You know what it’s like- you’re visiting somewhere new and you want to check out what the places to eat in, or stay at are like. While every hotel and restaurant will likely extol its own virtues, if you want an impartial assessment of the quality of a hostelry or eaterie you’ll check out Trip Advisor, right? After all. All those millions of people can’t be wrong...
However, it seems there is a growing trend for these people to be really very wrong indeed. While people’s own opinions can, by definition, not be incorrect, the actions of the new breed of TripAdvisor blackmailers can be called into question.
Research shows that even half a star’s rating can have a significant impact on the business of some hotels and restaurants, particularly if they are remote, and these unscrupulous sorts are using this to their advantage, demanding free drinks, dessert or even rooms in exchange for a guaranteed good TripAdvisor rating.
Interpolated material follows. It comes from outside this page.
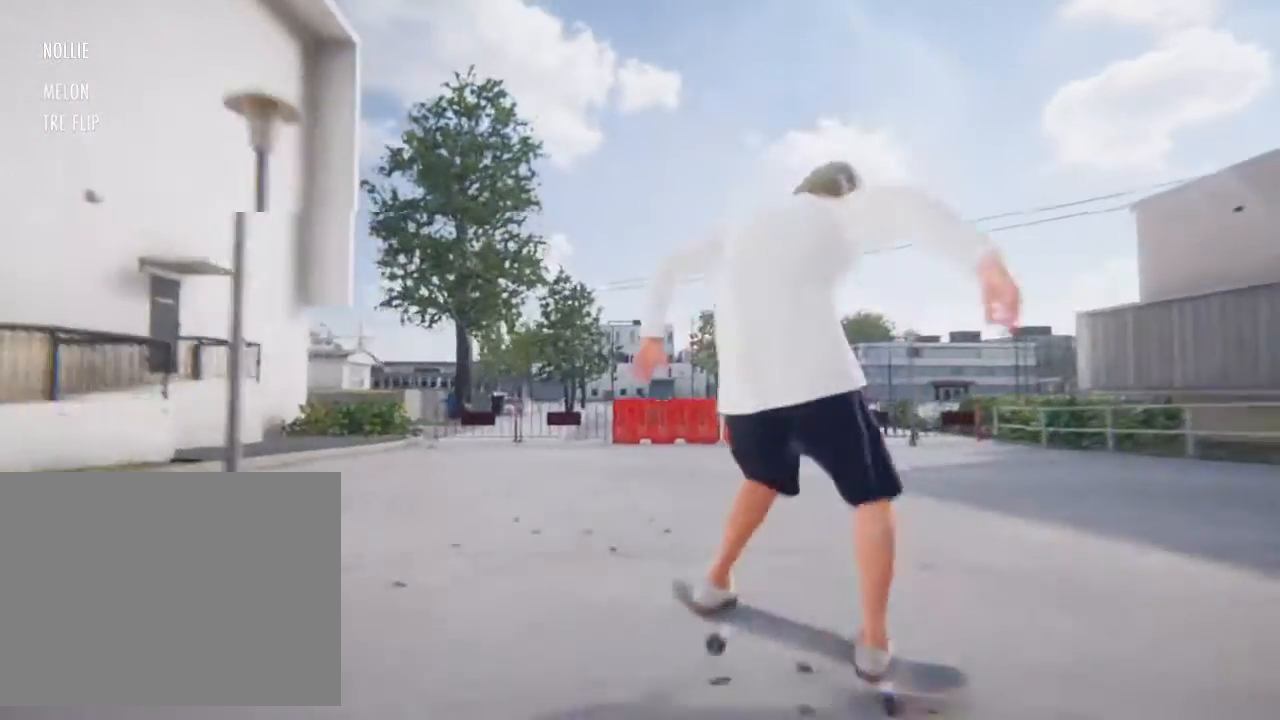
{"buttons": [], "left_stick": "center", "right_stick": "center", "events": []}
Martin Couchman, deputy chief executive of the British Hospitality Association, said that he was in talks with TripAdvisor to improve the service:
“People threatening restaurants and hotels with bad TripAdvisor reviews to extort free things is a problem which has been growing,” he said.
“People will either attempt to blackmail during the meal, or sometimes, more worryingly, people who have not even been to the restaurant will post a bad review to try to get a free meal, or a free stay in a hotel’s case. While it can be difficult to prove that somebody has blackmailed you, we would advise that business owners do not respond – or make free offers – to reviewers they suspect are malicious.”
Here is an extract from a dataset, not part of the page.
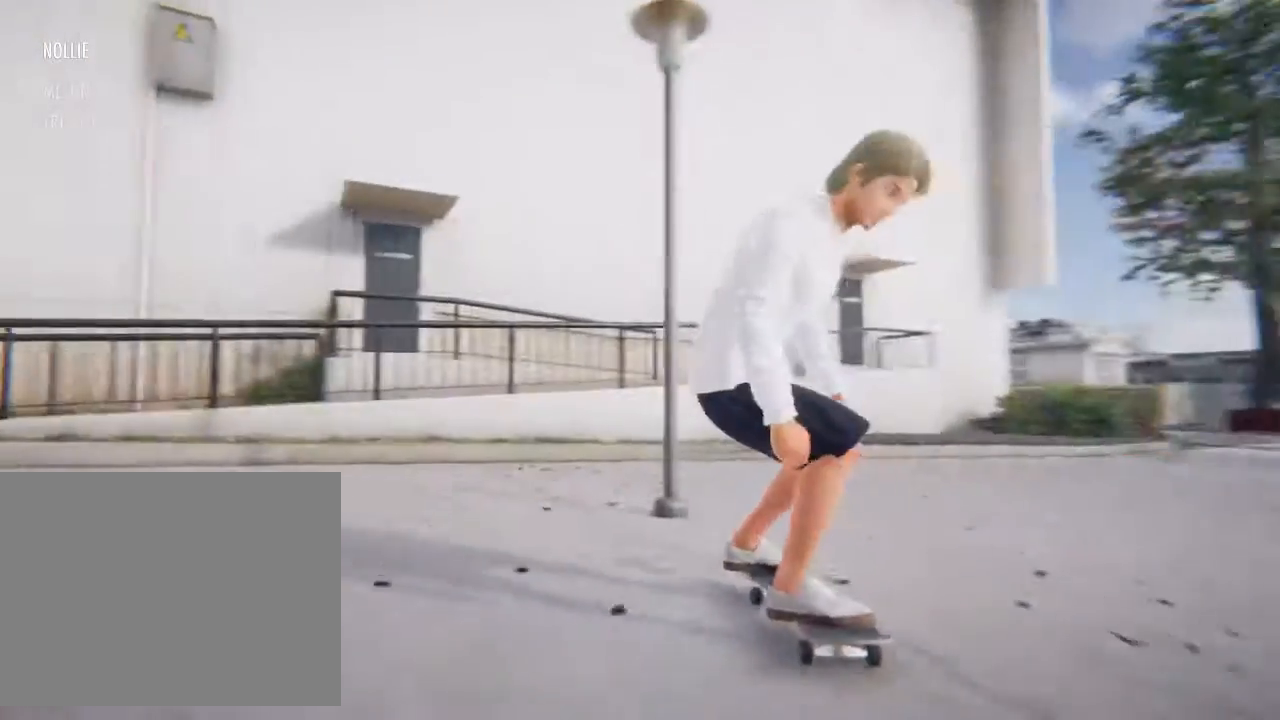
{"buttons": [], "left_stick": "center", "right_stick": "center", "events": []}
TripAdvisor urges hoteliers who are being targeted in this way to contact them immediately as they have “procedures” to pre-empt such malicious reviews, although how effective this is in practice is perhaps questionable.
So is a TripAdvisor rating worth anything at all, or is it at least better than going in completely blind? Or are we simply suffering from too much (unreliable) opinion- as restauranteur Alex Proud put it in the Telegraph “Where once we had dozens of critics who knew what they were on about, now we have millions of critics who have no idea what they’re talking about.”